● WHAT YOU NEED TO DO:
Convert the lines of the records, from the one containing "order: Hymenoptera" down through the one containing "common name: Dark paper wasp", into a Markdown table with the columns Row and Line. Give each line its own numbered row and leave out any blank lines.

● GIVEN RECORDS:
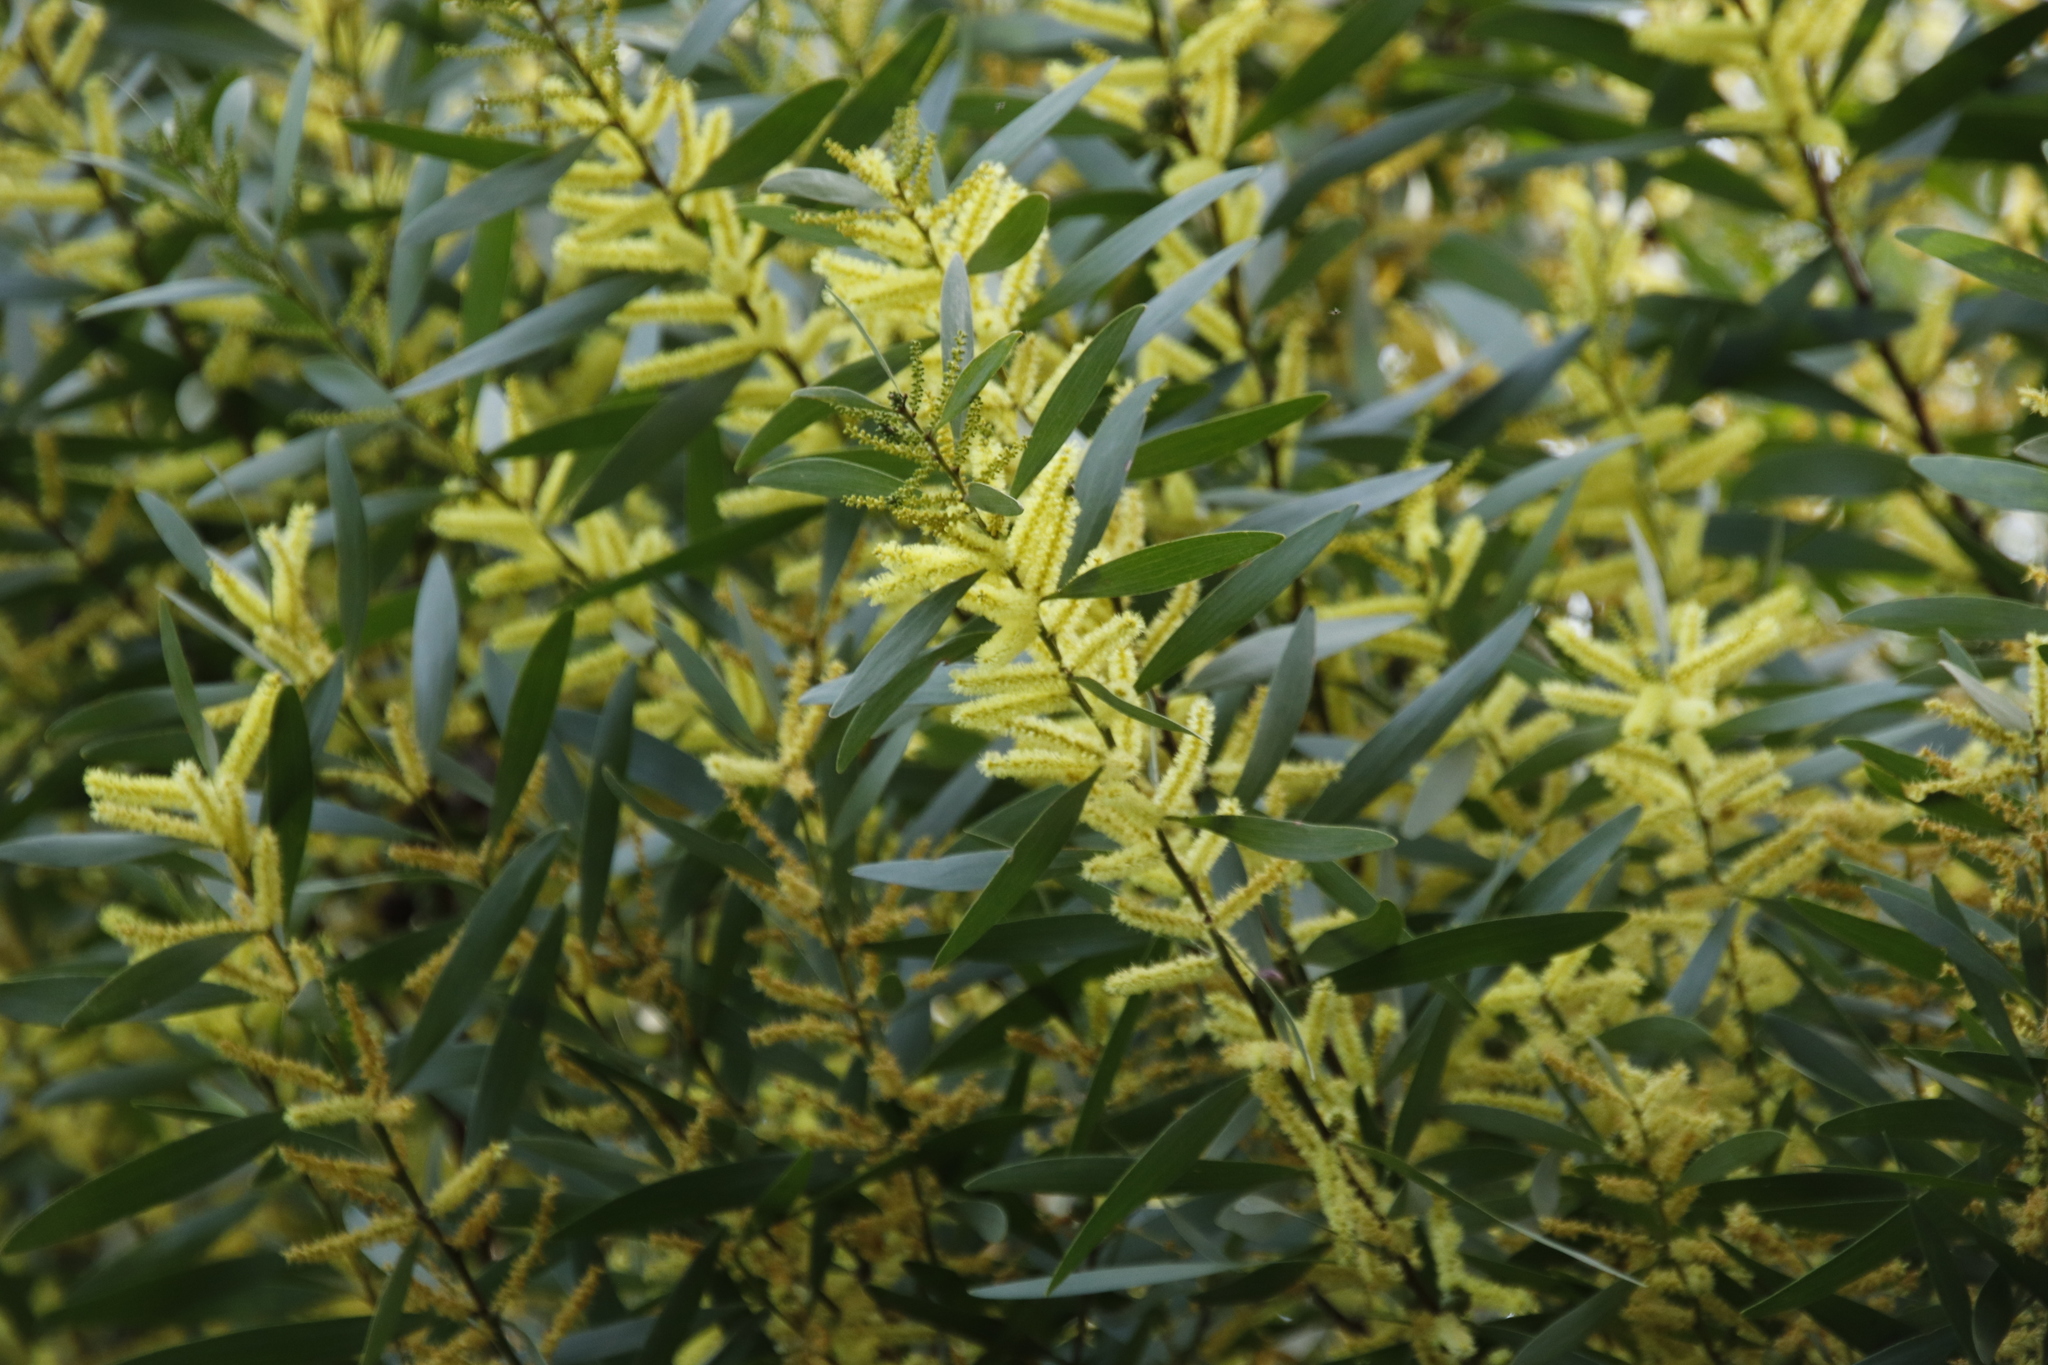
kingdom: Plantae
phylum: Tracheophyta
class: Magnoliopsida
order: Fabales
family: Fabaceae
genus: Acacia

---

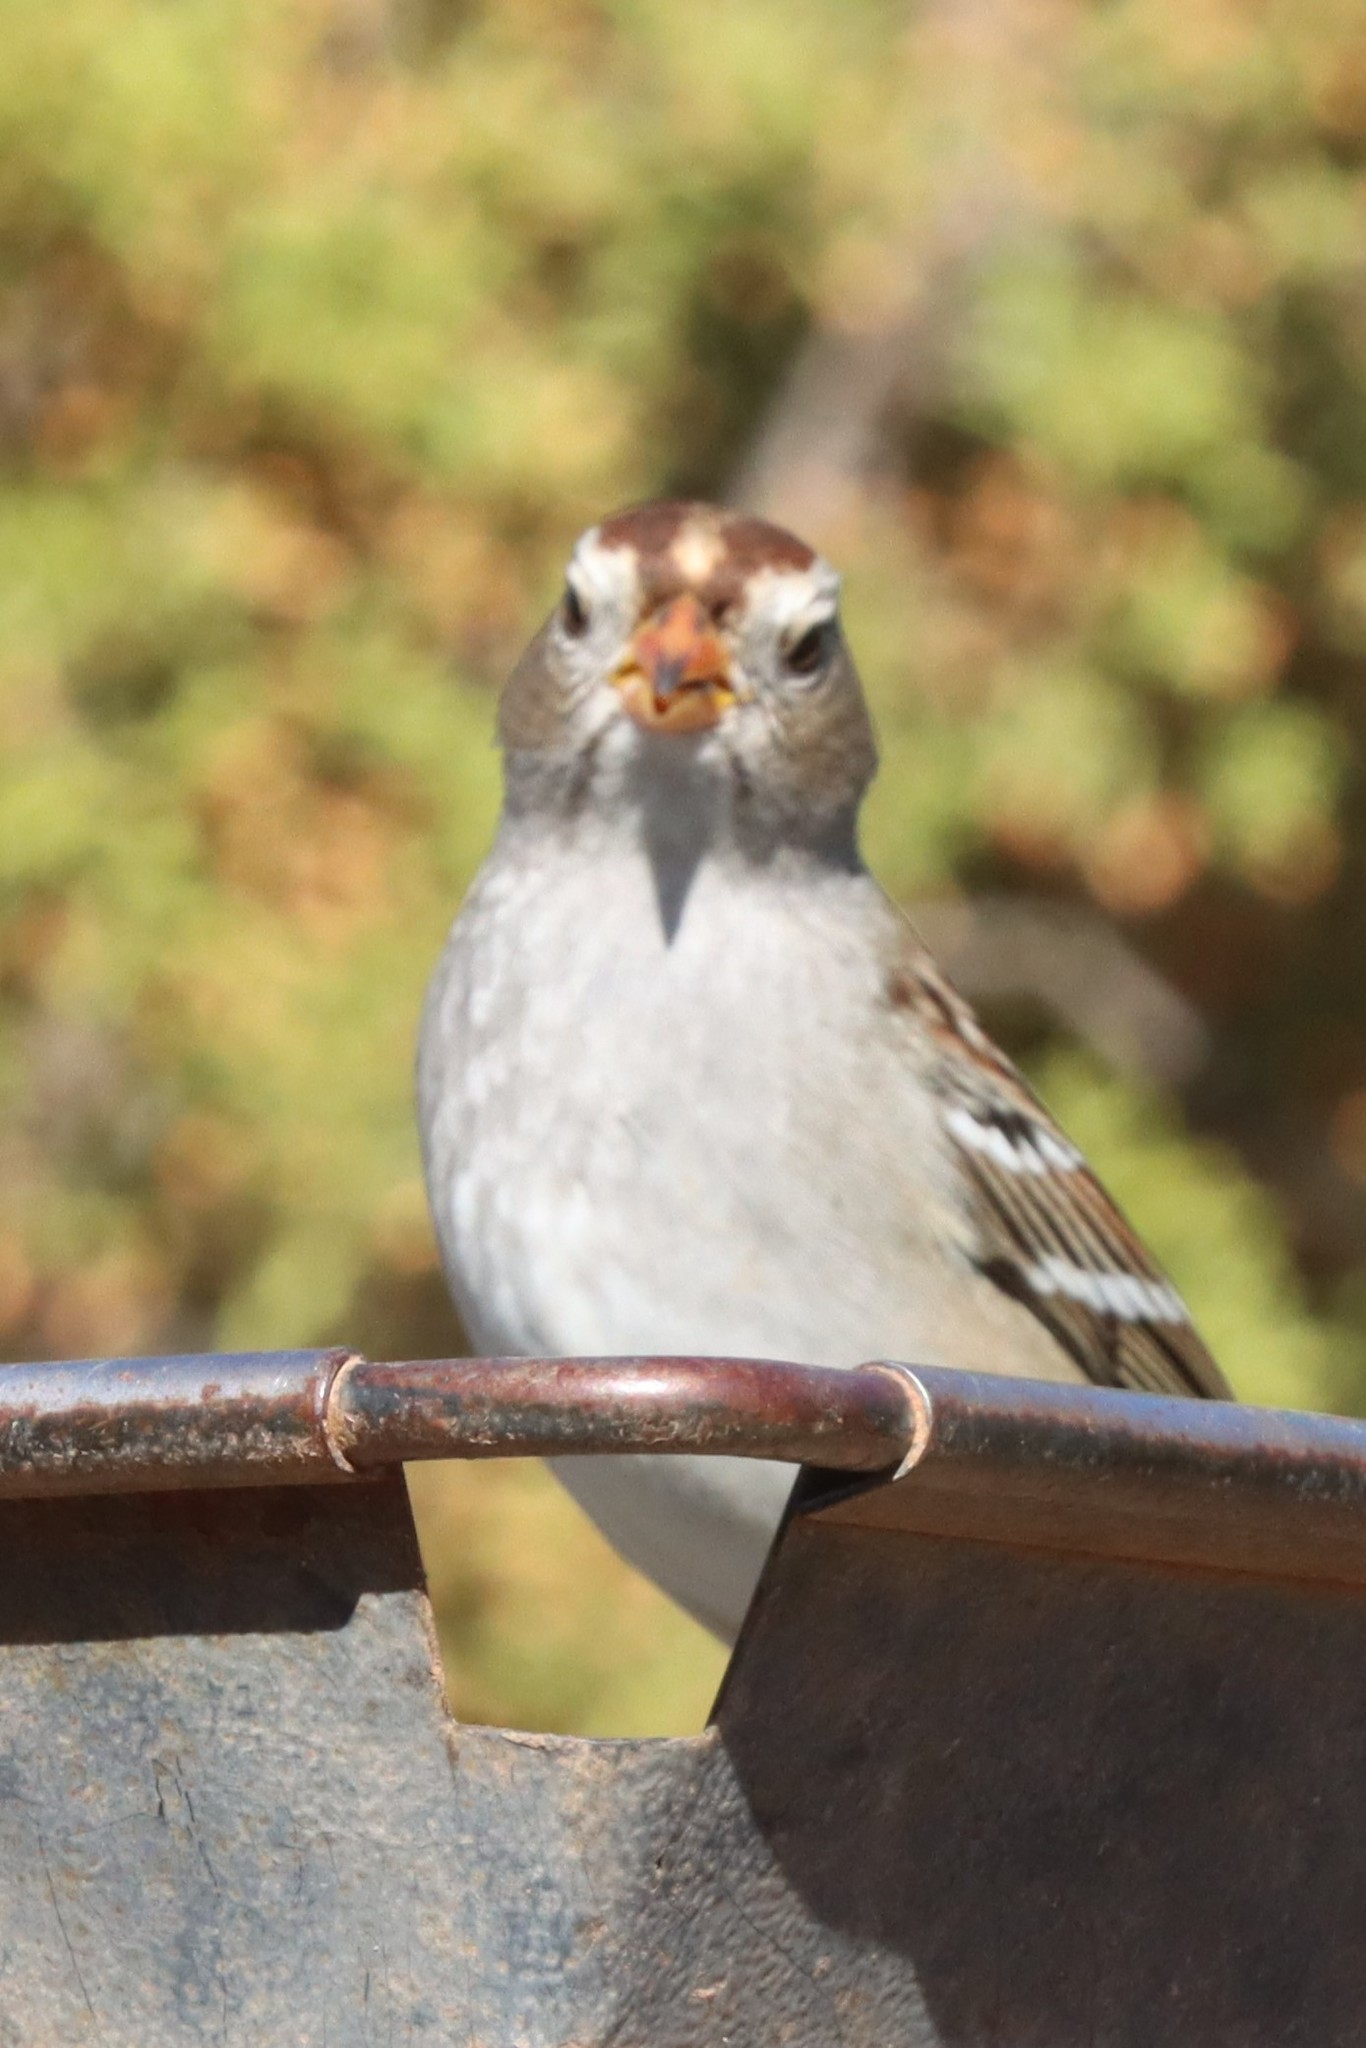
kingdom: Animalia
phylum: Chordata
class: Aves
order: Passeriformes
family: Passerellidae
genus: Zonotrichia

==

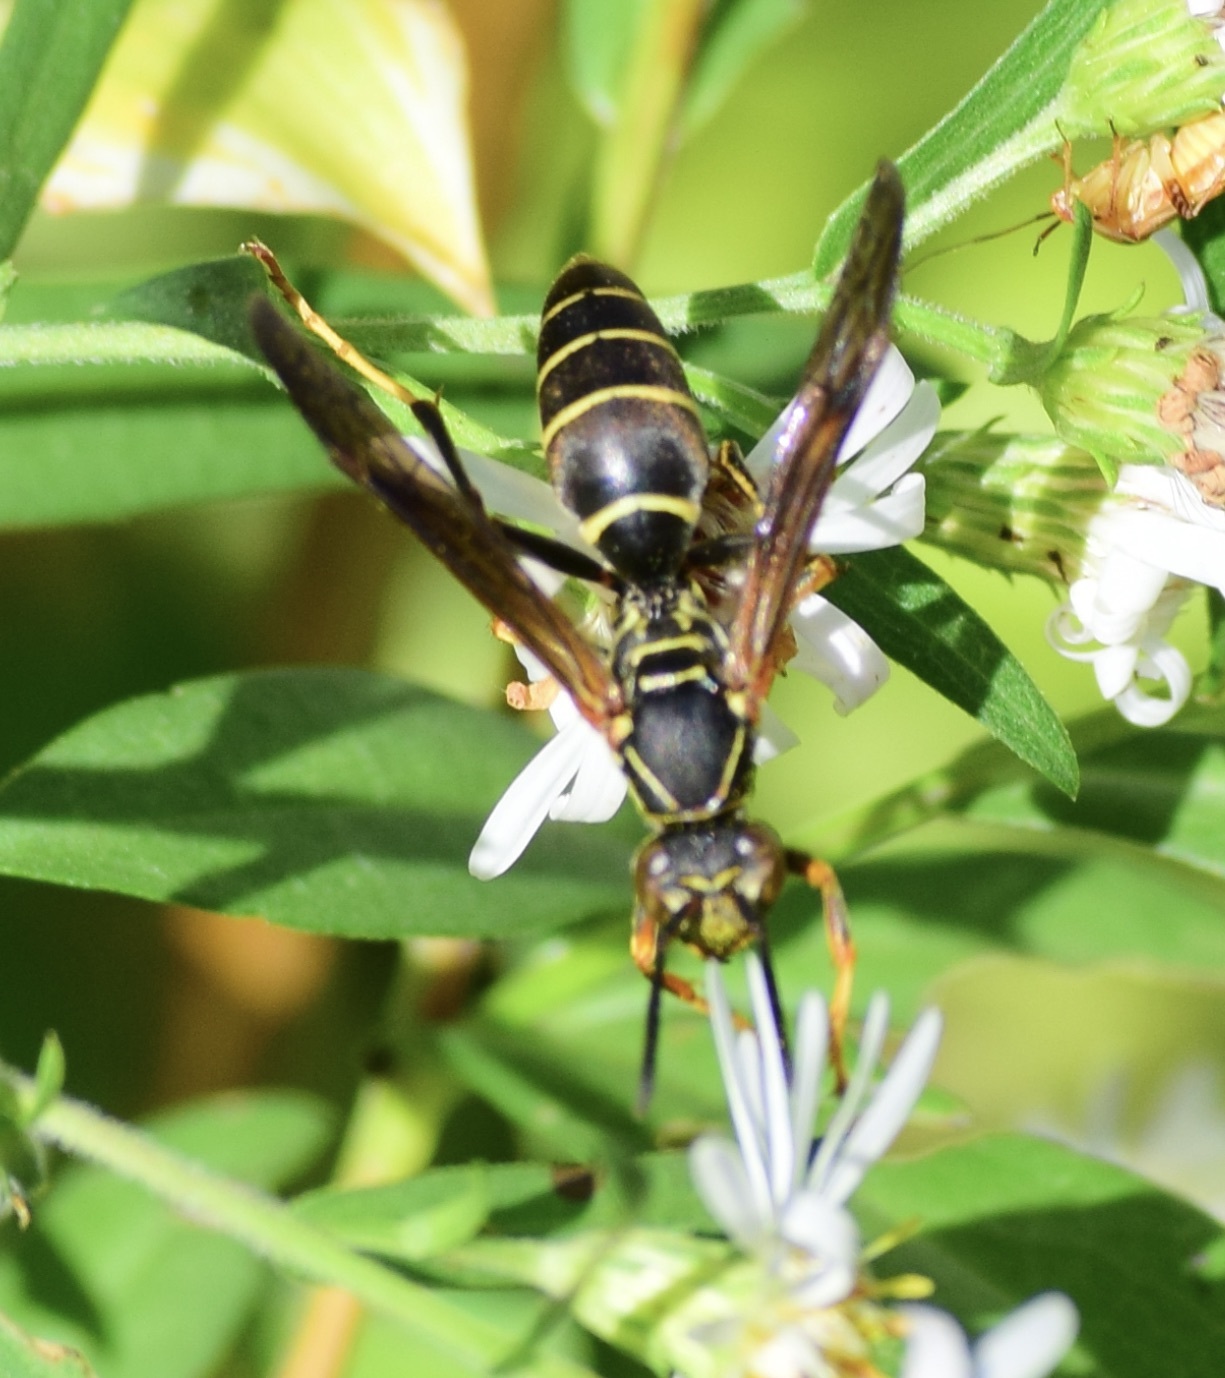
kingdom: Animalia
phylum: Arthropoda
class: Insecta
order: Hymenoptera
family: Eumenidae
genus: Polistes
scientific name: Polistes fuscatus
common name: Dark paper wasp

● THE RESPONSE:
| Row | Line |
|---|---|
| 1 | order: Hymenoptera |
| 2 | family: Eumenidae |
| 3 | genus: Polistes |
| 4 | scientific name: Polistes fuscatus |
| 5 | common name: Dark paper wasp |